EXERCISE GOAL » The full data, repeated exactly, is the only answer needed.

DATASET ENTRIES »

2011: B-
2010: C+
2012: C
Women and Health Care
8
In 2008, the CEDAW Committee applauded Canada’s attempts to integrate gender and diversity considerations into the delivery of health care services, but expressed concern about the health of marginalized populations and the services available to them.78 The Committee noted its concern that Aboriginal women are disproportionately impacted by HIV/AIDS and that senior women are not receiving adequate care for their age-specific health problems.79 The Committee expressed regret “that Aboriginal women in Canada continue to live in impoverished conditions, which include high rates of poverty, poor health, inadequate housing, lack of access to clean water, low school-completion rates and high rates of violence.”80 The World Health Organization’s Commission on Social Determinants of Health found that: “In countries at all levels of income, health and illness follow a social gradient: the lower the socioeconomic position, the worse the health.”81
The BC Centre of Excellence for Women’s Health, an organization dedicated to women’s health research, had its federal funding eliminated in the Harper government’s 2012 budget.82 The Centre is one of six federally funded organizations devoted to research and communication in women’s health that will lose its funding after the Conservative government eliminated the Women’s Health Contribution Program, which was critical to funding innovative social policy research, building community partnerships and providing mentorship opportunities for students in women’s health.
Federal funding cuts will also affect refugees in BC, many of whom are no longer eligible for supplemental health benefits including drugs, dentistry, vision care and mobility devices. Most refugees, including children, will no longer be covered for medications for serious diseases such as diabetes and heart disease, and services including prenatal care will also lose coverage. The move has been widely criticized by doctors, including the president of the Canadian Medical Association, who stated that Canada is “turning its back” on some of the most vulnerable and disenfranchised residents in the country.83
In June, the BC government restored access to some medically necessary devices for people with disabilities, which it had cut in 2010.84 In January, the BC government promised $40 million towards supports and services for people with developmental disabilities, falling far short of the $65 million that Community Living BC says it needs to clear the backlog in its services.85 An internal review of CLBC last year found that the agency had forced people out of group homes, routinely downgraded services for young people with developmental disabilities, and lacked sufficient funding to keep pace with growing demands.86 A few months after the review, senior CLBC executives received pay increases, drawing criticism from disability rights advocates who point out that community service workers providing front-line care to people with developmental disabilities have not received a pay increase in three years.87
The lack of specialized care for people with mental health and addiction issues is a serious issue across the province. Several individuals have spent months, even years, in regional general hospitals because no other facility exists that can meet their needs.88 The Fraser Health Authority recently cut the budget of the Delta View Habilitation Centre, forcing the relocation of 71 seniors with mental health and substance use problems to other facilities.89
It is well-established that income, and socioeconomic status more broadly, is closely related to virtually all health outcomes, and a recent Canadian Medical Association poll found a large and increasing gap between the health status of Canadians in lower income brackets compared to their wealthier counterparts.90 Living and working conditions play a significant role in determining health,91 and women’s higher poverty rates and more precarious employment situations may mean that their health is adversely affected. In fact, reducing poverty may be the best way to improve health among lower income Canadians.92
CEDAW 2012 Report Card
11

EXERCISE RESPONSE »
2011: B-
2010: C+
2012: C
Women and Health Care
8
In 2008, the CEDAW Committee applauded Canada’s attempts to integrate gender and diversity considerations into the delivery of health care services, but expressed concern about the health of marginalized populations and the services available to them.78 The Committee noted its concern that Aboriginal women are disproportionately impacted by HIV/AIDS and that senior women are not receiving adequate care for their age-specific health problems.79 The Committee expressed regret “that Aboriginal women in Canada continue to live in impoverished conditions, which include high rates of poverty, poor health, inadequate housing, lack of access to clean water, low school-completion rates and high rates of violence.”80 The World Health Organization’s Commission on Social Determinants of Health found that: “In countries at all levels of income, health and illness follow a social gradient: the lower the socioeconomic position, the worse the health.”81
The BC Centre of Excellence for Women’s Health, an organization dedicated to women’s health research, had its federal funding eliminated in the Harper government’s 2012 budget.82 The Centre is one of six federally funded organizations devoted to research and communication in women’s health that will lose its funding after the Conservative government eliminated the Women’s Health Contribution Program, which was critical to funding innovative social policy research, building community partnerships and providing mentorship opportunities for students in women’s health.
Federal funding cuts will also affect refugees in BC, many of whom are no longer eligible for supplemental health benefits including drugs, dentistry, vision care and mobility devices. Most refugees, including children, will no longer be covered for medications for serious diseases such as diabetes and heart disease, and services including prenatal care will also lose coverage. The move has been widely criticized by doctors, including the president of the Canadian Medical Association, who stated that Canada is “turning its back” on some of the most vulnerable and disenfranchised residents in the country.83
In June, the BC government restored access to some medically necessary devices for people with disabilities, which it had cut in 2010.84 In January, the BC government promised $40 million towards supports and services for people with developmental disabilities, falling far short of the $65 million that Community Living BC says it needs to clear the backlog in its services.85 An internal review of CLBC last year found that the agency had forced people out of group homes, routinely downgraded services for young people with developmental disabilities, and lacked sufficient funding to keep pace with growing demands.86 A few months after the review, senior CLBC executives received pay increases, drawing criticism from disability rights advocates who point out that community service workers providing front-line care to people with developmental disabilities have not received a pay increase in three years.87
The lack of specialized care for people with mental health and addiction issues is a serious issue across the province. Several individuals have spent months, even years, in regional general hospitals because no other facility exists that can meet their needs.88 The Fraser Health Authority recently cut the budget of the Delta View Habilitation Centre, forcing the relocation of 71 seniors with mental health and substance use problems to other facilities.89
It is well-established that income, and socioeconomic status more broadly, is closely related to virtually all health outcomes, and a recent Canadian Medical Association poll found a large and increasing gap between the health status of Canadians in lower income brackets compared to their wealthier counterparts.90 Living and working conditions play a significant role in determining health,91 and women’s higher poverty rates and more precarious employment situations may mean that their health is adversely affected. In fact, reducing poverty may be the best way to improve health among lower income Canadians.92
CEDAW 2012 Report Card
11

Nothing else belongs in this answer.